Entries supplied below:
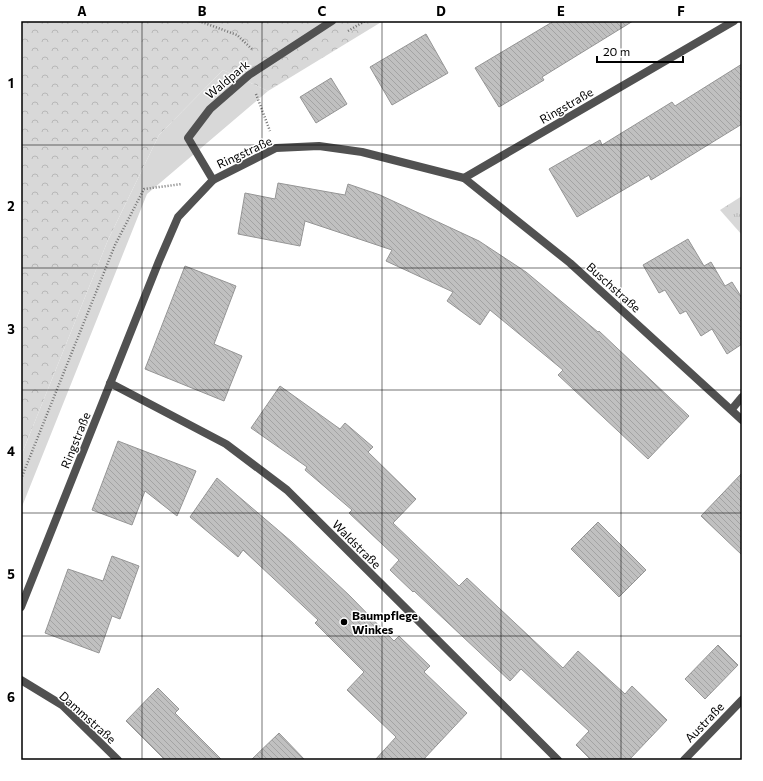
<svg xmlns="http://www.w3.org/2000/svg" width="763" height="781" font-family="Commissioner,sans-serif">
  <defs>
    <pattern id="forest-crowns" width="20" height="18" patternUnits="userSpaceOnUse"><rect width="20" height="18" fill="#d8d8d8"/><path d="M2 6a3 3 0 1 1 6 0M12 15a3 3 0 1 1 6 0" fill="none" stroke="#b8b8b8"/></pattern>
    <pattern id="park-tufts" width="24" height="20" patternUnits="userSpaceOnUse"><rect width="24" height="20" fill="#d8d8d8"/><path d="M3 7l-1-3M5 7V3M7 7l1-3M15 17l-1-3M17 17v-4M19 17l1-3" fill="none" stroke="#b8b8b8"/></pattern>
    <pattern id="building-back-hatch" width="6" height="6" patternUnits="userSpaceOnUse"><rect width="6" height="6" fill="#c0c0c0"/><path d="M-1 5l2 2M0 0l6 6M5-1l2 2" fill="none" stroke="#a3a3a3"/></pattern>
  </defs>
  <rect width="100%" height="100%" fill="#fff"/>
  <path fill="#d8d8d8" d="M223,70l45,21 -121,103 -126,315v-53l87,-216 51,-105z"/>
  <path fill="url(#forest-crowns)" d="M21,21h362l-115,70 -45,-21 -64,65 -51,105 -87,216z"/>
  <path fill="url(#park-tufts)" d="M742,196v39l-22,-25z"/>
  <g fill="url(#building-back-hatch)" stroke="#959595">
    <path d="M554,21h79l-91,56 2,3 -45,27 -24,-39z"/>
    <path d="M426,34l22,39 -56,32 -22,-38z"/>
    <path d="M742,64v60l-91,56 -2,-5 -72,42 -28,-48 51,-29 2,5 70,-43 3,4z"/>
    <path d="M331,78l16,26 -31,19 -16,-26z"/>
    <path d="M278,183l67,12 3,-11 32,11 99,46 47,31 72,60 1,-1 90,85 -41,43 -90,-84 5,-5 -73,-60 -10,15 -33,-24 6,-9 -67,-31 6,-11 -87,-29 -5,25 -62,-12 7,-41 30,6z"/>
    <path d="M688,239l16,27 7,-4 14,24 7,-4 10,16v46l-15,10 -15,-25 -11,7 -15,-25 -6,3 -15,-24 -6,3 -16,-28z"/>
    <path d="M185,266l51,20 -22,58 28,12 -18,45 -79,-32z"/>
    <path d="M280,386l60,43 5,-6 28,24 -5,5 48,47 -23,24 66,63 8,-8 96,90 15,-17 47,43 7,-8 35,34 -38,40h-38l-15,-15 13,-14 -68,-62 -11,12 -96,-90 -1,1 -23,-22 9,-10 -50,-47 3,-3 -47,-40 2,-3 -56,-39z"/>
    <path d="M118,441l78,30 -19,45 -32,-25 -13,34 -40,-15z"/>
    <path d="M742,473v82l-41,-39z"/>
    <path d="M217,478l75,64 57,53 45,46 5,-5 31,30 -6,6 43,41 -44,47h-48l21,-23 -49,-47 17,-18 -49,-49 3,-3 -75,-70 -5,7 -48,-40z"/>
    <path d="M598,522l48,48 -27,27 -48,-48z"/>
    <path d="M112,556l27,10 -19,53 -8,-3 -13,37 -54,-20 23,-64 35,12z"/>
    <path d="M718,645l20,20 -33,34 -20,-20z"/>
    <path d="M158,688l21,21 -4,4 47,47h-57l-39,-39z"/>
    <path d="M279,733l26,27h-54z"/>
  </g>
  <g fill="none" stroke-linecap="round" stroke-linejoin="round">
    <g stroke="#737373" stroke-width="2.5" stroke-dasharray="1 2" stroke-linecap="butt">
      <path d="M199,21l38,14 16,15"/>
      <path d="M348,31l17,-10"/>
      <path d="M256,94l14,37"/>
      <path d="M21,479l94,-234 29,-56 38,-5"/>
    </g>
    <path stroke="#515151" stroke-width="8" d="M213,180l-25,-42 22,-29 39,-34 83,-54"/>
    <g stroke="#515151" stroke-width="8">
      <path d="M464,178l106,85 172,157"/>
      <path d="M110,383l116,61 61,46 271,270"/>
      <path d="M732,409l10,-12"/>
      <path d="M21,607l138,-346 19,-44 35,-37 63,-32 43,-2 43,6 102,26 270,-157"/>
      <path d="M21,680l41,25 56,55"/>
      <path d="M684,760l58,-60"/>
    </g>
  </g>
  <path fill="none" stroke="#000" stroke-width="1" stroke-opacity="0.55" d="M142,21v739M262,21v739M382,21v739M501,21v739M621,21v739M21,145h721M21,268h721M21,390h721M21,513h721M21,636h721"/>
  <circle fill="#000" stroke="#fff" stroke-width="1.5" cx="344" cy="622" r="4"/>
  <g text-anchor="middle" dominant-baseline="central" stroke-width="3" stroke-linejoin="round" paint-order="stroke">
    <g font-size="12" fill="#000" stroke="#fff">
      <text transform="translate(227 79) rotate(-40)">Waldpark</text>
      <text transform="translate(566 105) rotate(-30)">Ringstraße</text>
      <text transform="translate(244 152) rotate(-25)">Ringstraße</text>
      <text transform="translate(614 287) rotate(42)">Buschstraße</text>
      <text transform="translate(75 440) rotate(-68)">Ringstraße</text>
      <text transform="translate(357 544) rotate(45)">Waldstraße</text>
      <text transform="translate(88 717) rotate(42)">Dammstraße</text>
      <text transform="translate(704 722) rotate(-46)">Austraße</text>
    </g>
    <g font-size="12" font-weight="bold" fill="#000" stroke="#fff" text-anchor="start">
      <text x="352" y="615">Baumpflege<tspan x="352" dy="14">Winkes</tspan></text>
    </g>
  </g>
  <rect width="763" height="781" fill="none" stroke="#ffffff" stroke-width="44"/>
  <path d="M597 56v6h86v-6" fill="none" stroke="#000000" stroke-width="2"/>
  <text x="603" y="56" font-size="12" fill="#000000" stroke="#ffffff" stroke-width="3" paint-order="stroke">20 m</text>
  <rect x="22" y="22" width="719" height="737" fill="none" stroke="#000" stroke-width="1.5"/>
  <g font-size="13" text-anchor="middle" font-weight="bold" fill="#000">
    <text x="82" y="16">A</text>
    <text x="202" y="16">B</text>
    <text x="322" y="16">C</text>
    <text x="441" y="16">D</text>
    <text x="561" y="16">E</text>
    <text x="681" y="16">F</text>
    <text x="11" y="88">1</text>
    <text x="11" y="211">2</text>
    <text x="11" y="334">3</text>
    <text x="11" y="456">4</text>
    <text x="11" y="579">5</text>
    <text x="11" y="702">6</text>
  </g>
</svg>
End of Entries supplied.
**Problem to solve:**
Transcribe the listing above in full and exactly; no pictures belong in the copy.

**Task solution:**
<svg xmlns="http://www.w3.org/2000/svg" width="763" height="781" font-family="Commissioner,sans-serif">
  <defs>
    <pattern id="forest-crowns" width="20" height="18" patternUnits="userSpaceOnUse"><rect width="20" height="18" fill="#d8d8d8"/><path d="M2 6a3 3 0 1 1 6 0M12 15a3 3 0 1 1 6 0" fill="none" stroke="#b8b8b8"/></pattern>
    <pattern id="park-tufts" width="24" height="20" patternUnits="userSpaceOnUse"><rect width="24" height="20" fill="#d8d8d8"/><path d="M3 7l-1-3M5 7V3M7 7l1-3M15 17l-1-3M17 17v-4M19 17l1-3" fill="none" stroke="#b8b8b8"/></pattern>
    <pattern id="building-back-hatch" width="6" height="6" patternUnits="userSpaceOnUse"><rect width="6" height="6" fill="#c0c0c0"/><path d="M-1 5l2 2M0 0l6 6M5-1l2 2" fill="none" stroke="#a3a3a3"/></pattern>
  </defs>
  <rect width="100%" height="100%" fill="#fff"/>
  <path fill="#d8d8d8" d="M223,70l45,21 -121,103 -126,315v-53l87,-216 51,-105z"/>
  <path fill="url(#forest-crowns)" d="M21,21h362l-115,70 -45,-21 -64,65 -51,105 -87,216z"/>
  <path fill="url(#park-tufts)" d="M742,196v39l-22,-25z"/>
  <g fill="url(#building-back-hatch)" stroke="#959595">
    <path d="M554,21h79l-91,56 2,3 -45,27 -24,-39z"/>
    <path d="M426,34l22,39 -56,32 -22,-38z"/>
    <path d="M742,64v60l-91,56 -2,-5 -72,42 -28,-48 51,-29 2,5 70,-43 3,4z"/>
    <path d="M331,78l16,26 -31,19 -16,-26z"/>
    <path d="M278,183l67,12 3,-11 32,11 99,46 47,31 72,60 1,-1 90,85 -41,43 -90,-84 5,-5 -73,-60 -10,15 -33,-24 6,-9 -67,-31 6,-11 -87,-29 -5,25 -62,-12 7,-41 30,6z"/>
    <path d="M688,239l16,27 7,-4 14,24 7,-4 10,16v46l-15,10 -15,-25 -11,7 -15,-25 -6,3 -15,-24 -6,3 -16,-28z"/>
    <path d="M185,266l51,20 -22,58 28,12 -18,45 -79,-32z"/>
    <path d="M280,386l60,43 5,-6 28,24 -5,5 48,47 -23,24 66,63 8,-8 96,90 15,-17 47,43 7,-8 35,34 -38,40h-38l-15,-15 13,-14 -68,-62 -11,12 -96,-90 -1,1 -23,-22 9,-10 -50,-47 3,-3 -47,-40 2,-3 -56,-39z"/>
    <path d="M118,441l78,30 -19,45 -32,-25 -13,34 -40,-15z"/>
    <path d="M742,473v82l-41,-39z"/>
    <path d="M217,478l75,64 57,53 45,46 5,-5 31,30 -6,6 43,41 -44,47h-48l21,-23 -49,-47 17,-18 -49,-49 3,-3 -75,-70 -5,7 -48,-40z"/>
    <path d="M598,522l48,48 -27,27 -48,-48z"/>
    <path d="M112,556l27,10 -19,53 -8,-3 -13,37 -54,-20 23,-64 35,12z"/>
    <path d="M718,645l20,20 -33,34 -20,-20z"/>
    <path d="M158,688l21,21 -4,4 47,47h-57l-39,-39z"/>
    <path d="M279,733l26,27h-54z"/>
  </g>
  <g fill="none" stroke-linecap="round" stroke-linejoin="round">
    <g stroke="#737373" stroke-width="2.5" stroke-dasharray="1 2" stroke-linecap="butt">
      <path d="M199,21l38,14 16,15"/>
      <path d="M348,31l17,-10"/>
      <path d="M256,94l14,37"/>
      <path d="M21,479l94,-234 29,-56 38,-5"/>
    </g>
    <path stroke="#515151" stroke-width="8" d="M213,180l-25,-42 22,-29 39,-34 83,-54"/>
    <g stroke="#515151" stroke-width="8">
      <path d="M464,178l106,85 172,157"/>
      <path d="M110,383l116,61 61,46 271,270"/>
      <path d="M732,409l10,-12"/>
      <path d="M21,607l138,-346 19,-44 35,-37 63,-32 43,-2 43,6 102,26 270,-157"/>
      <path d="M21,680l41,25 56,55"/>
      <path d="M684,760l58,-60"/>
    </g>
  </g>
  <path fill="none" stroke="#000" stroke-width="1" stroke-opacity="0.55" d="M142,21v739M262,21v739M382,21v739M501,21v739M621,21v739M21,145h721M21,268h721M21,390h721M21,513h721M21,636h721"/>
  <circle fill="#000" stroke="#fff" stroke-width="1.5" cx="344" cy="622" r="4"/>
  <g text-anchor="middle" dominant-baseline="central" stroke-width="3" stroke-linejoin="round" paint-order="stroke">
    <g font-size="12" fill="#000" stroke="#fff">
      <text transform="translate(227 79) rotate(-40)">Waldpark</text>
      <text transform="translate(566 105) rotate(-30)">Ringstraße</text>
      <text transform="translate(244 152) rotate(-25)">Ringstraße</text>
      <text transform="translate(614 287) rotate(42)">Buschstraße</text>
      <text transform="translate(75 440) rotate(-68)">Ringstraße</text>
      <text transform="translate(357 544) rotate(45)">Waldstraße</text>
      <text transform="translate(88 717) rotate(42)">Dammstraße</text>
      <text transform="translate(704 722) rotate(-46)">Austraße</text>
    </g>
    <g font-size="12" font-weight="bold" fill="#000" stroke="#fff" text-anchor="start">
      <text x="352" y="615">Baumpflege<tspan x="352" dy="14">Winkes</tspan></text>
    </g>
  </g>
  <rect width="763" height="781" fill="none" stroke="#ffffff" stroke-width="44"/>
  <path d="M597 56v6h86v-6" fill="none" stroke="#000000" stroke-width="2"/>
  <text x="603" y="56" font-size="12" fill="#000000" stroke="#ffffff" stroke-width="3" paint-order="stroke">20 m</text>
  <rect x="22" y="22" width="719" height="737" fill="none" stroke="#000" stroke-width="1.5"/>
  <g font-size="13" text-anchor="middle" font-weight="bold" fill="#000">
    <text x="82" y="16">A</text>
    <text x="202" y="16">B</text>
    <text x="322" y="16">C</text>
    <text x="441" y="16">D</text>
    <text x="561" y="16">E</text>
    <text x="681" y="16">F</text>
    <text x="11" y="88">1</text>
    <text x="11" y="211">2</text>
    <text x="11" y="334">3</text>
    <text x="11" y="456">4</text>
    <text x="11" y="579">5</text>
    <text x="11" y="702">6</text>
  </g>
</svg>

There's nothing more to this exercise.